Subway riders who regularly use the Smith–Ninth Street station in Carroll Gardens were depressed by the news that the station would be closed for nine months for repairs, most likely in 2010.
It has long been known that the Metropolitan Transportation Authority intends to rebuild the elevated section of the F and G lines between Carroll Gardens and Park Slope, but it was a surprise last week to learn that the project would involve shutting down that Smith–Ninth Street station for almost a year.
“This pretty much screws me completely,” said Kayleigh Griffin, who works in Carroll Gardens and lives in Queens. “My commute would turn into an hour. I might as well as take my fiancé’s car.”
The MTA says it will provide shuttle bus service to ease the ordeal for straphangers, but would say little else about how it will handle the long-needed repairs to the Culver Viaduct, as the above-ground portion of the line is known in transit circles.
Given the authority’s silence, straphangers — especially Red Hook residents, who already have a long commute just to get to the Smith–Ninth Street station — could do nothing else but expect the worst.

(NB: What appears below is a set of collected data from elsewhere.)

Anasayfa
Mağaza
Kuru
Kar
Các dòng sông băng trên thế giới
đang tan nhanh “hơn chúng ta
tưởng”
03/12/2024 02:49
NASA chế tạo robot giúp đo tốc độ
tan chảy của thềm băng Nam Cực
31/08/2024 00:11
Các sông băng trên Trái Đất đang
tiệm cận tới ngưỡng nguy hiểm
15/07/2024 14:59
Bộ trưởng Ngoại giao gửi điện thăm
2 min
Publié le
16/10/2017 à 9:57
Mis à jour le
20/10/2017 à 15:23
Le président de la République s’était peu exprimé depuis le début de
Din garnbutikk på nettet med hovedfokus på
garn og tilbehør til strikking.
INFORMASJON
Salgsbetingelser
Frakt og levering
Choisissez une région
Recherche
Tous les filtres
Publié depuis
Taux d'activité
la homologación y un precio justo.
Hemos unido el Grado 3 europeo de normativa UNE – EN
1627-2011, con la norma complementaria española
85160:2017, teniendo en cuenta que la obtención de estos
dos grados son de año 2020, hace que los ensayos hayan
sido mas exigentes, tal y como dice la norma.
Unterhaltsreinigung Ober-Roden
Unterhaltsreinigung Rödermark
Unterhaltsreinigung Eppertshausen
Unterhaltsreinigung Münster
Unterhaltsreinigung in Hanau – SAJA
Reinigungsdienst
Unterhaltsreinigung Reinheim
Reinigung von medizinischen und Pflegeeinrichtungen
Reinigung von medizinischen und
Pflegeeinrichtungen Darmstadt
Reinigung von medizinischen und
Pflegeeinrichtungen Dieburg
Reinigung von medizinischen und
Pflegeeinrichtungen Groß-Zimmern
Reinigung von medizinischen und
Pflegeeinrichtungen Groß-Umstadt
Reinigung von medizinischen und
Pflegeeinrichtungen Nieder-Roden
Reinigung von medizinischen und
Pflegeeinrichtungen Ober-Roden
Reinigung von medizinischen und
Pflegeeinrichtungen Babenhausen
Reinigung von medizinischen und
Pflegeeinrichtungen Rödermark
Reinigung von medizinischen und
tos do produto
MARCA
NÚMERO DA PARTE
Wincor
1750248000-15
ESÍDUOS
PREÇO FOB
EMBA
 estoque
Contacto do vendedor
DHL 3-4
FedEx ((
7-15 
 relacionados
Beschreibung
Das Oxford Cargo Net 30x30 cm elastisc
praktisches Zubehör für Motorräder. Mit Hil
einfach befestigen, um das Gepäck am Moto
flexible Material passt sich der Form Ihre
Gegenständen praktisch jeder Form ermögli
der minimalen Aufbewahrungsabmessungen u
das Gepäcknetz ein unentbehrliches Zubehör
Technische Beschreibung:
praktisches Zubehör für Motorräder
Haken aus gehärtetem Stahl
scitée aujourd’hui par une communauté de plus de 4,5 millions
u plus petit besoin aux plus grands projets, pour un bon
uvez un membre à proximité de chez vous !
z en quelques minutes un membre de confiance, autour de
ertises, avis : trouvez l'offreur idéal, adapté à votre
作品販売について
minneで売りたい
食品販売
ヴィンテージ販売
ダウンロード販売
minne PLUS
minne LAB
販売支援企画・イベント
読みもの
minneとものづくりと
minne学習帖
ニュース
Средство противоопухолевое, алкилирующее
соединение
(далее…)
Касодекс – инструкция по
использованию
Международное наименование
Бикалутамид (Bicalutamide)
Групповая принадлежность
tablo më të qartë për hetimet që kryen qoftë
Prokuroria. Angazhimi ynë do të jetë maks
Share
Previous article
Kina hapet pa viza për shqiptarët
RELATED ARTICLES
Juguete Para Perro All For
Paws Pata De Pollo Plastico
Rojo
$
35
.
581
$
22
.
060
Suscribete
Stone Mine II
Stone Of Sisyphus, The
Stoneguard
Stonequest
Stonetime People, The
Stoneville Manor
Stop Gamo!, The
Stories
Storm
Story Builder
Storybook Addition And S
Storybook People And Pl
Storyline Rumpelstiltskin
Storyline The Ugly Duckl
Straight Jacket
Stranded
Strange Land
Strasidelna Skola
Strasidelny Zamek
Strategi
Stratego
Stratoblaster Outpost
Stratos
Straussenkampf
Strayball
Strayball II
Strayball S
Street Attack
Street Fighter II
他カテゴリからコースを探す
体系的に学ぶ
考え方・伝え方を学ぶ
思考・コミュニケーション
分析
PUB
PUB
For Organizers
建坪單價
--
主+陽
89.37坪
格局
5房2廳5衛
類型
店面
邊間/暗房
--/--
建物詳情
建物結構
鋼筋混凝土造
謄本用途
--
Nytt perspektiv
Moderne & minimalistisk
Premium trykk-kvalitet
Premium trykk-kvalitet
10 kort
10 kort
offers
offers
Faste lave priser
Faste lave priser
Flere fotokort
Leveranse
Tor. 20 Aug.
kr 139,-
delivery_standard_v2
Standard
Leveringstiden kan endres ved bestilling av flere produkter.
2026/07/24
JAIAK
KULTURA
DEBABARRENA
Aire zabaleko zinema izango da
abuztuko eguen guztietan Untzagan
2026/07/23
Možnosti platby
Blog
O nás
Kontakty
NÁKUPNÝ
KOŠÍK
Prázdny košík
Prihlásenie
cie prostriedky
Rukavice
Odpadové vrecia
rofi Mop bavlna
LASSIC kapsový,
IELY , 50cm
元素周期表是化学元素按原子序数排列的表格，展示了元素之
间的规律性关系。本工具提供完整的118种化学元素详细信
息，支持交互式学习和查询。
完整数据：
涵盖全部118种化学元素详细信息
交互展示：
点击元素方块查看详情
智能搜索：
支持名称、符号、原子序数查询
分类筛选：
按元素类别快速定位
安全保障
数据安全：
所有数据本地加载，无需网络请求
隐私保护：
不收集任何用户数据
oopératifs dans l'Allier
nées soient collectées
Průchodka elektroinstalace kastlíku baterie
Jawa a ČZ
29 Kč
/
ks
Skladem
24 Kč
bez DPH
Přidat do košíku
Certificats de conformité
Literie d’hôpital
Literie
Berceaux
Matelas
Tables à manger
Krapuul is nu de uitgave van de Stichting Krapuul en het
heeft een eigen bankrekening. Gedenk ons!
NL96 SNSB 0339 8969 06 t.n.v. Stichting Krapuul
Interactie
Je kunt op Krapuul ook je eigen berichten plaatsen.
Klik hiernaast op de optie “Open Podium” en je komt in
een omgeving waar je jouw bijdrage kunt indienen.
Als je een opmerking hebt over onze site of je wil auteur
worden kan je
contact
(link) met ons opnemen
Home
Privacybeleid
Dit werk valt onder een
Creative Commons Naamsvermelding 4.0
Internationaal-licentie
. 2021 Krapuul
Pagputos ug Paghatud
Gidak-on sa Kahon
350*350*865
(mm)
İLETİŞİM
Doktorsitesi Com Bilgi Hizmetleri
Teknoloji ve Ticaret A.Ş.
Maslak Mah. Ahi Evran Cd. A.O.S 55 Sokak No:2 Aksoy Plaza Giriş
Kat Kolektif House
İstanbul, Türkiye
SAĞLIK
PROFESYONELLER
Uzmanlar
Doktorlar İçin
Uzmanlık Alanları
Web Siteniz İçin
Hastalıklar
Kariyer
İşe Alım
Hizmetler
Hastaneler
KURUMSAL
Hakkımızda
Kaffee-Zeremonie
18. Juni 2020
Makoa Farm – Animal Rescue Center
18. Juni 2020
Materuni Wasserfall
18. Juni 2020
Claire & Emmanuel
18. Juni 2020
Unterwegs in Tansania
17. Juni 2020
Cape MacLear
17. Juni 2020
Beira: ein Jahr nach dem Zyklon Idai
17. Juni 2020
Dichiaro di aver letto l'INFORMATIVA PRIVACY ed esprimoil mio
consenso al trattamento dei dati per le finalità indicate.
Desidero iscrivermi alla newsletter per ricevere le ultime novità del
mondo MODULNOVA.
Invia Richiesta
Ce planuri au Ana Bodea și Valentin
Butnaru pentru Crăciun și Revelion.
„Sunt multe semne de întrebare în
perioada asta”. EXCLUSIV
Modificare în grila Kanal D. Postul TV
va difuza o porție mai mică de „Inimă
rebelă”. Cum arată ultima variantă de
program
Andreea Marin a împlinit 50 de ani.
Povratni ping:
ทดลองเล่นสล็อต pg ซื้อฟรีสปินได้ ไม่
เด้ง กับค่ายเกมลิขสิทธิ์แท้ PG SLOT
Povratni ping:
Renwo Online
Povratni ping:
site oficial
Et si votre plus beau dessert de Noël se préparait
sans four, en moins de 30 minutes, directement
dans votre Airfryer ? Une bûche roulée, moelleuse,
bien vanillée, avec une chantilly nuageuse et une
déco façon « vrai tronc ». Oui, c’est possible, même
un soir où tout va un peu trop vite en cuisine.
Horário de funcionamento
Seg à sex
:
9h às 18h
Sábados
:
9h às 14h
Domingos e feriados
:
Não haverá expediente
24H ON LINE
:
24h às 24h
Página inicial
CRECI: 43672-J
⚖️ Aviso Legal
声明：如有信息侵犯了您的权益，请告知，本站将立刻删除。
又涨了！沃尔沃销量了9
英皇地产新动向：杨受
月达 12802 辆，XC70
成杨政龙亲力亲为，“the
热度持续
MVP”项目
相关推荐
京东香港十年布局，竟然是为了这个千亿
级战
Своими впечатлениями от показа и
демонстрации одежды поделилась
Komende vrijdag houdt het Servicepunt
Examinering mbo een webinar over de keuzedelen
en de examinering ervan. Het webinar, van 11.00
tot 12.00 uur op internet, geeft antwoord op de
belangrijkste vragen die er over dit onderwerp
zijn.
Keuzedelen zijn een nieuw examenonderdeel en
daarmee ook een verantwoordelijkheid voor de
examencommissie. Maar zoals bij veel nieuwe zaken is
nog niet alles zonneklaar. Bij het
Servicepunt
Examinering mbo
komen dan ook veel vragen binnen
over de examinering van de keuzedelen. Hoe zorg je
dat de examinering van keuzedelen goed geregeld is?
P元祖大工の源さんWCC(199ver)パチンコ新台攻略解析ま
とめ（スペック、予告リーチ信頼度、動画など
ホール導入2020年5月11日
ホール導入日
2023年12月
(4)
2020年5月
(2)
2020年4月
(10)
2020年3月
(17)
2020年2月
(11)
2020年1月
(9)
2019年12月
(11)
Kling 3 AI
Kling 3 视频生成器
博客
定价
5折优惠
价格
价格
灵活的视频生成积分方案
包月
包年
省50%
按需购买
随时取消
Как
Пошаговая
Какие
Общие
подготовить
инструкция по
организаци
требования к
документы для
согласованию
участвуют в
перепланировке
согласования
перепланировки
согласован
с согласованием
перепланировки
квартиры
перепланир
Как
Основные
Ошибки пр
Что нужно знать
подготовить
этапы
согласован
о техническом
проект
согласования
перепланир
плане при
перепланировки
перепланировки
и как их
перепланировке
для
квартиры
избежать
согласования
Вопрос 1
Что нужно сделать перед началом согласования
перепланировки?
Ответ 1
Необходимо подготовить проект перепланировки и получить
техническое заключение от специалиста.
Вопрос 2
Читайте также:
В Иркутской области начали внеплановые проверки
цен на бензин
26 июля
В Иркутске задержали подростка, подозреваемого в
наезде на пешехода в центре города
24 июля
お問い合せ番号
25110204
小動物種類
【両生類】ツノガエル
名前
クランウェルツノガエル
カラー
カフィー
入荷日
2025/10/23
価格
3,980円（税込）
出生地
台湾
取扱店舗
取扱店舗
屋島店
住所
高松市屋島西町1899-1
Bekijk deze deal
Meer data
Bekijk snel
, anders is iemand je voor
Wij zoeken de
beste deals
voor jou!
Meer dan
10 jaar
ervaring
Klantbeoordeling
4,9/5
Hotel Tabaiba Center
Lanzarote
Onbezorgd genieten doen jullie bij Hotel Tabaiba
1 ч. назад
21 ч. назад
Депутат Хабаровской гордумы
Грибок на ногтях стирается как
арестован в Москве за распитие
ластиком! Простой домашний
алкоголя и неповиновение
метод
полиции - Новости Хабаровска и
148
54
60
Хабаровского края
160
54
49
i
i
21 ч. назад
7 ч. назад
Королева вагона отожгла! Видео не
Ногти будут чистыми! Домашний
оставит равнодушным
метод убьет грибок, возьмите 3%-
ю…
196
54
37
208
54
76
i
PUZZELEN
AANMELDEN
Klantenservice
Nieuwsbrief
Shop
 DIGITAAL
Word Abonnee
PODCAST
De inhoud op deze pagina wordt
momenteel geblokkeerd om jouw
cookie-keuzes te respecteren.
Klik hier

“This is going to slow me down,” said Anna McRae, who commutes to Coney Island from Red Hook. “And I will have to pay double bus fare,” because she will have to make multiple bus transfers.
But Jayleen, a high school student who wouldn’t give her last name, supports the closure, because she has a long list of complaints about the station that she wants the MTA to address.
“This train station is horrible,” she said, pointing to the omnipresent holes in the ceiling. “There are leaks and rats like crazy. I need an umbrella even when it’s not raining.”
But when the time comes to shut the station, local businesses will take an economic hit when commuters head elsewhere for the subway.
“Oh my god! That’s a big problem for me,’ said Luz Maria de Garcia, the owner of F-Line Bagels at the corner of Smith and Ninth streets, across the street from the elevated station. The store survived another scare in 2005 when the MTA took the storeowners to court for wrongful use of the F-line’s distinctive orange logo.